--- Passage to read ---
○ ○ ○

Hyperion Essbase 11.1.1.0 – Transparent Partition – Using ASO as Partition target – Part 1

Posted by Venkatakrishnan J on March 19, 2009

In the last blog entry we saw how a Transparent partition works. Today we shall go more into detail on what this partition does and how it works on BSO and ASO cubes. To demonstrate this, i would be using a nASO cube as the partition source. Both ASO as well as BSO would be used as partition targets. This would let us understand the differences between ASO and BSO while using them as Transparent Partition targets. Lets start with a Global ASO outline as shown below. This would act as our transparent partition source.

       

Now, assume that we have 2 partition targets. One in ASO and the other in BSO. As a thumb rule, for partitioning to work, the number of dimensions in the source and the target should match. But the dimensions would typically be a subset of the source partition. The outlines of the target ASO and BSO cubes are provided below.

       

Lets create a partition on the source ASO cube. There are 4 main steps while creating a transparent partition

1. Assigning a target ASO/BSO database
2. Assigning security
3. Assigning Areas
4. Creating mappings between the source and target.

The first 2 steps are self explanatory. In our first case, we shall use ASO as a target.

       

       

       

Once the security and the target have been assigned, the next step is to define the area. The area definition (basically this defines the slices of the source and target databases) should follow certain rules.

1. Number of cells chosen in the source and the target should match
2. When the source and target dimension members match, just include them in the area definition and there is no need for additional mapping.
3. When the source and target dimension members do not match, mapping editor should be used to map the individual members.
4. If a dimension is not chosen in the area, then the partition inherently assumes that the dimension has a one-to-one match between the source and the target.

In our case, since we have the same dimension member names, we shall map just a single level-0 dimension member combination of the source with the target as shown below.

       

Since we do not have any Customer dimension mapping, the partition assumes that every member in the source Customer dimension and the target customer dimension match. Now, lets load some data into the source.

       

And lets try to view the data in the target.

       

As you see, we are able to query the source from the target. This is straight forward. Now, the next step is to define another area like the one above. This time map the Apr-99 member from the source to the target. The basic reason for doing this is to understand whether the target does a dynamic aggregation based on multiple partition/multiple areas within a partition.

       

After doing this lets validate the partition and verify the data from excel add-in.

○ ○ ○

--- What you will do ---
Retype the Essbase partition post from "Once the security" up to and including "target as shown below.". The lines that follow come from a source other than the Essbase partition post.

--- Data extracts ---
○ ○ ○

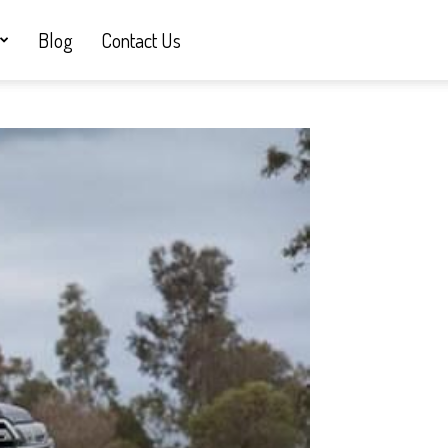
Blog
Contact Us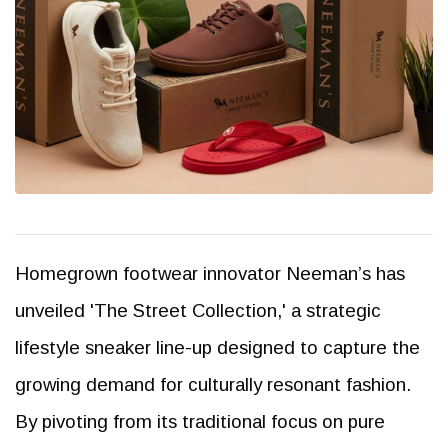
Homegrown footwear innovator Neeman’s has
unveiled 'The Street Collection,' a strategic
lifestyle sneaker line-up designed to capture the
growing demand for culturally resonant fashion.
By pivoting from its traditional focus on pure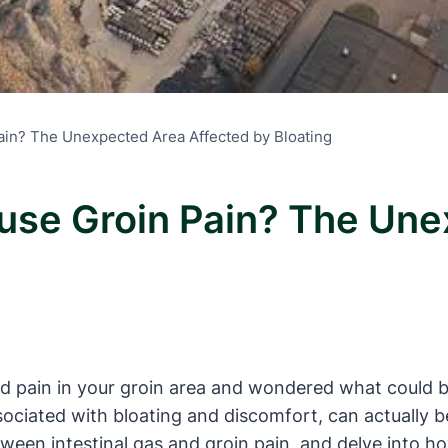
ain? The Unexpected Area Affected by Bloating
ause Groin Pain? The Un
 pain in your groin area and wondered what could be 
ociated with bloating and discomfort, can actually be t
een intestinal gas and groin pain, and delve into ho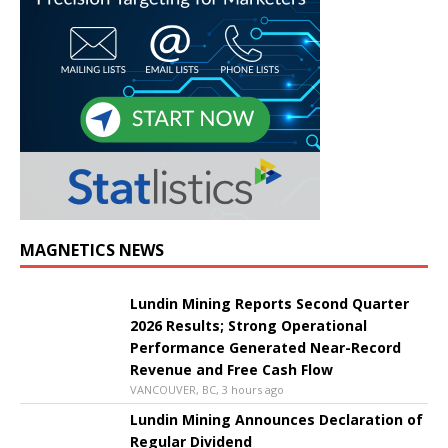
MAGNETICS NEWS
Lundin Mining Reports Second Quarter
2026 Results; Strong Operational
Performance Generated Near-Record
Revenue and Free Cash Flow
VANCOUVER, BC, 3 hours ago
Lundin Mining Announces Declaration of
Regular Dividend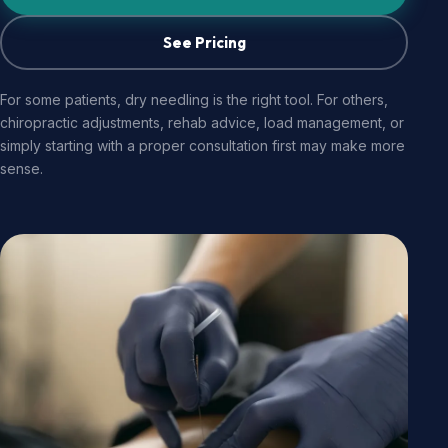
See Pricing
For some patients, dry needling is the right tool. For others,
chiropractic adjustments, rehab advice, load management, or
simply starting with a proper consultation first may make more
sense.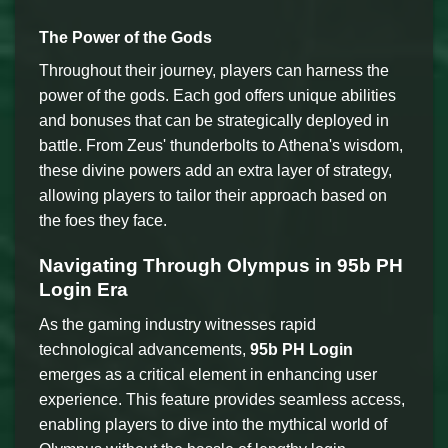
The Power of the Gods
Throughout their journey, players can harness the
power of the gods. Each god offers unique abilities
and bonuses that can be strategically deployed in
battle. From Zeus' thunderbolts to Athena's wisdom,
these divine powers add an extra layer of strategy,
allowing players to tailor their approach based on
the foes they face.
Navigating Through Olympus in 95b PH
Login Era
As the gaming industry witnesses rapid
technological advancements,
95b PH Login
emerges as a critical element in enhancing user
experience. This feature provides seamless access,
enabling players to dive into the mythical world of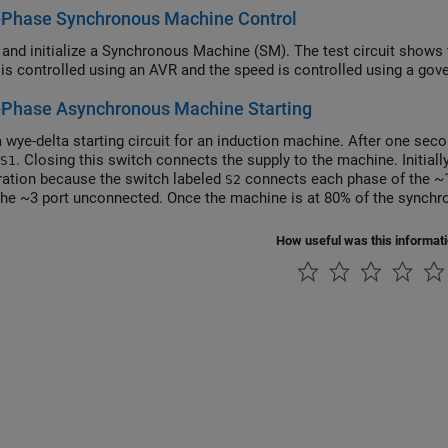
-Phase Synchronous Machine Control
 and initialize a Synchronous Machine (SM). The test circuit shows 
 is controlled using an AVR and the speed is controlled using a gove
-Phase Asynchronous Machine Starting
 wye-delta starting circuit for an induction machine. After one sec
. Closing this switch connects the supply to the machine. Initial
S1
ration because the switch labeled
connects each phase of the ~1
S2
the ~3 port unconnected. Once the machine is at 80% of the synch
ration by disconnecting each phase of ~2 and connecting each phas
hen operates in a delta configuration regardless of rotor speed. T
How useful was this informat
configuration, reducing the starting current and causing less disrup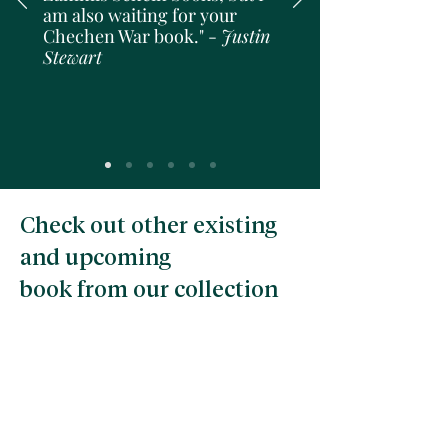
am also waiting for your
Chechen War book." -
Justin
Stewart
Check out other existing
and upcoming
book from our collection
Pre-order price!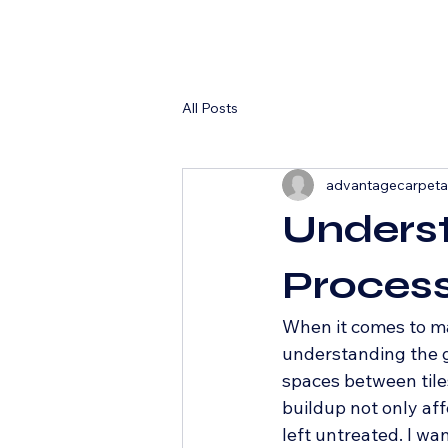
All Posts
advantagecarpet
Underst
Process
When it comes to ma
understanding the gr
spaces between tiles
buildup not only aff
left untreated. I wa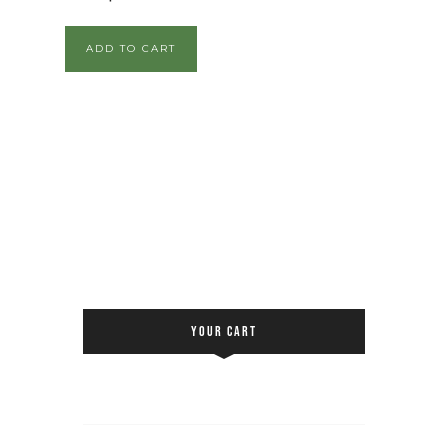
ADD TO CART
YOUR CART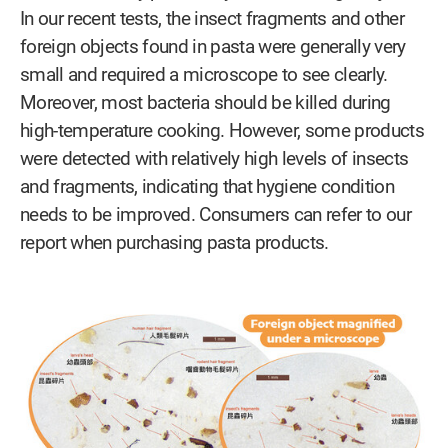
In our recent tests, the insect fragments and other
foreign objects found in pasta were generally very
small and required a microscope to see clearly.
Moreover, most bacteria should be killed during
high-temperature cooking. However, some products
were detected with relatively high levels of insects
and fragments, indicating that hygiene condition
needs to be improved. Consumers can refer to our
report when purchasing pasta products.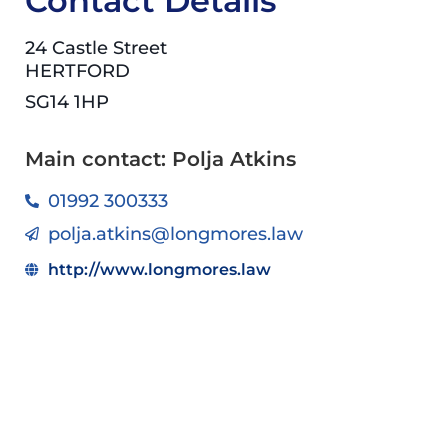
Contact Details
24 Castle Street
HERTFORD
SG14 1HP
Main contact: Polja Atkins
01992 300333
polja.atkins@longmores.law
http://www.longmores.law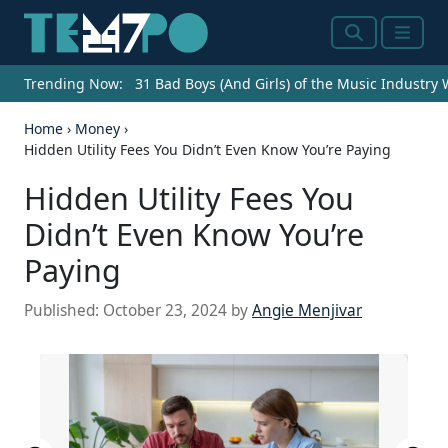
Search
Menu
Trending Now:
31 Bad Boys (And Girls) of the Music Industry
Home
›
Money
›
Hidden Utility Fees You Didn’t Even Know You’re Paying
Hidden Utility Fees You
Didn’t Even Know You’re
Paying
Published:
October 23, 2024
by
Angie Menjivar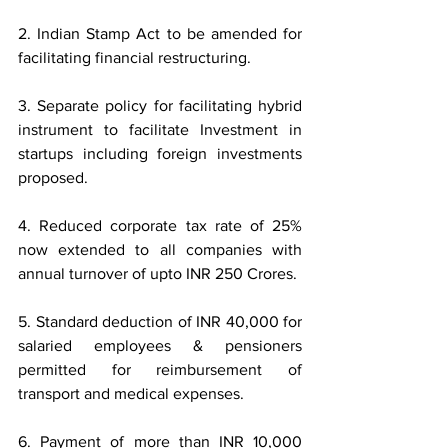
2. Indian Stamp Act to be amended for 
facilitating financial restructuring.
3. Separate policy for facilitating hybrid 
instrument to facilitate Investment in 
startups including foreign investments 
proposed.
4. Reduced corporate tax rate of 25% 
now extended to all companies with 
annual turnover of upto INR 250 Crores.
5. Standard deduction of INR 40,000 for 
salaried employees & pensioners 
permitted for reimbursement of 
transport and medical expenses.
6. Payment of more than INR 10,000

○ ○ ○

--- Written answer ---
Once the security and the target have been assigned, the next step is to define the area. The area definition (basically this defines the slices of the source and target databases) should follow certain rules.

1. Number of cells chosen in the source and the target should match
2. When the source and target dimension members match, just include them in the area definition and there is no need for additional mapping.
3. When the source and target dimension members do not match, mapping editor should be used to map the individual members.
4. If a dimension is not chosen in the area, then the partition inherently assumes that the dimension has a one-to-one match between the source and the target.

In our case, since we have the same dimension member names, we shall map just a single level-0 dimension member combination of the source with the target as shown below.